OBS outputs different results depending on where encoding settings are placed

GinGear

New Member
A friend of mine noticed an issue with OBS; it appears it doesn't properly use recording settings?

See the above log; setting the streaming and recording encoding settings identically gives wildly different results when setting the recordings to "Use stream settings".

When enabled, you get a very compressed video:

And when disabled, and you set the encoding settings identically, you get a massive video that's way less compressed:


And the log file:
 
The recording settings differ vastly. If you look into the logfile, you will see these settings for the "very compressed" video:
Code:
05:27:10.758: [texture-amf-h264: 'advanced_video_stream'] settings:
05:27:10.758:     rate_control: CBR
05:27:10.758:     bitrate:      6000
05:27:10.758:     cqp:          20
05:27:10.758:     keyint:       60
05:27:10.758:     preset:       quality
05:27:10.758:     profile:      high
05:27:10.758:     level:        4
05:27:10.758:     b-frames:     2
05:27:10.758:     width:        1920
05:27:10.758:     height:       1080
05:27:10.758:     pre-analysis: true
05:27:10.758:     params:       (none)

And these settings for the "less compressed" video:
Code:
05:27:51.638: [texture-amf-h264: 'advanced_video_recording'] settings:
05:27:51.638:     rate_control: HQCBR
05:27:51.638:     bitrate:      6000
05:27:51.638:     cqp:          20
05:27:51.638:     keyint:       250
05:27:51.638:     preset:       quality
05:27:51.638:     profile:      high
05:27:51.638:     level:        4
05:27:51.638:     b-frames:     2
05:27:51.638:     width:        1920
05:27:51.638:     height:       1080
05:27:51.638:     pre-analysis: true
05:27:51.638:     params:       (none)

Once crucial difference between both is the keyframe interval (keyint). It's 60 (2 seconds for your 30 fps video) for the compressed video and 250 (8.32 seconds for your 30 fps) for the less compressed video. Keyframes are huge and consume a large part of the bandwidth constraints of the 6000 kbit/s bitrate you force.
The more keyframes you use, the less bandwidth is available for all the other frames, so the more keyframes you use the more all the other frames have to be compressed - or detail removed.

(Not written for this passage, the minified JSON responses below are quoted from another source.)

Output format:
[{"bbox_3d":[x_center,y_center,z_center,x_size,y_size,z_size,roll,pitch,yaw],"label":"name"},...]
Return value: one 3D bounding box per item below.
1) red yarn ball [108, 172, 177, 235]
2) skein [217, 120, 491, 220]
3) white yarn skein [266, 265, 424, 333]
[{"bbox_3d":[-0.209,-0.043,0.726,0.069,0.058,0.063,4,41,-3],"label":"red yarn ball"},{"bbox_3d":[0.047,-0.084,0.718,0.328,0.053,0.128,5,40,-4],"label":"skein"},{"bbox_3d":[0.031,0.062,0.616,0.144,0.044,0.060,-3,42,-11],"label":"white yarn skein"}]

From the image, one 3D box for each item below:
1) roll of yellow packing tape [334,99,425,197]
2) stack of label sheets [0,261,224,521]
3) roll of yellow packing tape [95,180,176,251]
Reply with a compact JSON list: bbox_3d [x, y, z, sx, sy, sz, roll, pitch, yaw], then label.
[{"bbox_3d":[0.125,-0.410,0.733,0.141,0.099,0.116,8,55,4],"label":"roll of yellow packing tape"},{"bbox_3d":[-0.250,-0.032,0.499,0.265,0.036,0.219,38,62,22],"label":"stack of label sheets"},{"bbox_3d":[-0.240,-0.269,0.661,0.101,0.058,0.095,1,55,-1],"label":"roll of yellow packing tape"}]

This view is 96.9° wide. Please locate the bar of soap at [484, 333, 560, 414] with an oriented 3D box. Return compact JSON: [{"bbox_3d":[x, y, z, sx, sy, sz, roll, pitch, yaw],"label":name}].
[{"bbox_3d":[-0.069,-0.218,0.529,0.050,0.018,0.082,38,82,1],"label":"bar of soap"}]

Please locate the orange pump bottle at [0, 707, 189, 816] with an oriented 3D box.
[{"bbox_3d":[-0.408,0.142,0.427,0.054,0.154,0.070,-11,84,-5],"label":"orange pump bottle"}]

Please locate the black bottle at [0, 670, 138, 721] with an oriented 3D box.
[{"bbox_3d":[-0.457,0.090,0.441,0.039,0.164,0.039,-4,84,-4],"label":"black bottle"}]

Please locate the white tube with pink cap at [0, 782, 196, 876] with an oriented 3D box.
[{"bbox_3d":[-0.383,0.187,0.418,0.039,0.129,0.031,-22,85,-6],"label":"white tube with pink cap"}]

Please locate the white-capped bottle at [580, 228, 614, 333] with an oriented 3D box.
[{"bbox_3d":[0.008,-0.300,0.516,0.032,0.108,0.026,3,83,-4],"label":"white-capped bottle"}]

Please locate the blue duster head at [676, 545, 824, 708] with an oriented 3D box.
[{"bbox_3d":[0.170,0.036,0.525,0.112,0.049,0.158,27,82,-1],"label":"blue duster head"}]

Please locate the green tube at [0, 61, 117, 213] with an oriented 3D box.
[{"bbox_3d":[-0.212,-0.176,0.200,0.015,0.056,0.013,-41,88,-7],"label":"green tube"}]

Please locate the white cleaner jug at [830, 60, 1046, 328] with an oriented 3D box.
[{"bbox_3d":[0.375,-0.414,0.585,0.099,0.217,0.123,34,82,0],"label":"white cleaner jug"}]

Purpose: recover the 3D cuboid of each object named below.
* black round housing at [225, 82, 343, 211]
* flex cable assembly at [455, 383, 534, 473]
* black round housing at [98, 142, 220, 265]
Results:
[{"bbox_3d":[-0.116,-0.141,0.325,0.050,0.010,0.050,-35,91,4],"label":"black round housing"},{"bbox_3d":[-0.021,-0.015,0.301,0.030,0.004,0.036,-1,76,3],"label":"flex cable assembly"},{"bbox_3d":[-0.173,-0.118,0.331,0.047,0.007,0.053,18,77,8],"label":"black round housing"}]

And it also seems despite the name this "HQCBR" rate control doesn't respect any "constant bitrate" constraint, so it'ts not really CBR 6000 but more something like CQP 20, which is vastly improved quality in comparison to any real bitrate 6000 video.
This video is 146.7 MB and 11 seconds, this is actually bitrate 107345. This has nothing to do with any bitrate 6000 constraint video.

The other video is 8.7 MB and 11 seconds, which is bitrate 6327, which is close to what you set as 6000.